Juan, el vendedor de mandocas, empanadas y tequeños, también vendía frutas y vegetales. De esa forma mantenía a su familia y profesionalizó a sus hijos. De esta manera, los hijos de los demás estudiaban pero igual se preparaba profesionalmente a los suyos. Era complaciente compartir con los hijos de Juan que llegaban a pedirle la bendición a su padre. Los varones, vestidos de casimir, corbata y zapatos Walkover. Sus hijas bien arregladas para salir a la calle a realizar una visita o , con el uniforme, limpio y pulcro, para ir a la escuela.
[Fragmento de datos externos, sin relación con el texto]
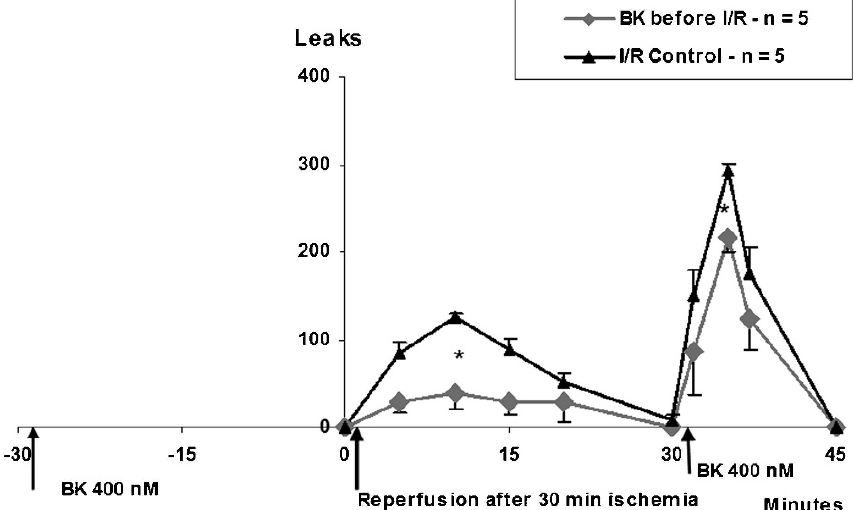
Figure 5 - Plasma leakage (maximal number of leaks ¡ SD) induced by ischemia/reperfusion (I/R) and 400 nM bradykinin (BK) without (Triangles) or with (Diamonds) bradykinin prior to I/R. Bradykinin prior to I/R reduced the subsequent response to I/R (from 125 to 40 leaks - 32% of control) and to bradykinin (from 305 to 225.7 leaks - 74% of control), * p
No resistimos la tentación de decir que de los hijos de Juan uno se hizo medico partero quien, luego, ayudó a sus hermanas a parir. Al terminar esas etapas, todos se sentían orgullosos de su sobrino. Así, Juan, el vendedor de cepillados, mandocas y empanadas, prestamista y amigo se convirtió en ejemplo para todos los estudiantes, clientes y para sus padres. Tanto, que se contaba que un día consiguieron a un compañero de colegio acusando a su padre con Juan porque no quería pagar su matrícula para poder estudiar.
De estos casos, se repetían muchos que se conocían cuanto más se investigaba. Otro caso que recordamos, fue el de un viejo zapatero llamado Valerio cliente de nuestro padre que vendía suelas para zapatos. Valerio graduó a sus siete hijos de médicos, abogados, maestros. No solo eso, uno de sus hijos se hizo famoso como abogado y Silvestre, un medico de sus descendientes se codeaba en Maracaibo con los mejores otorrino-laringólogos que habían y operaban en el Zulia. Años después fue declarada la ciudad científica de Venezuela.
¡No nos digan ahora que este contenido no es una parte bonita de un cuento bello!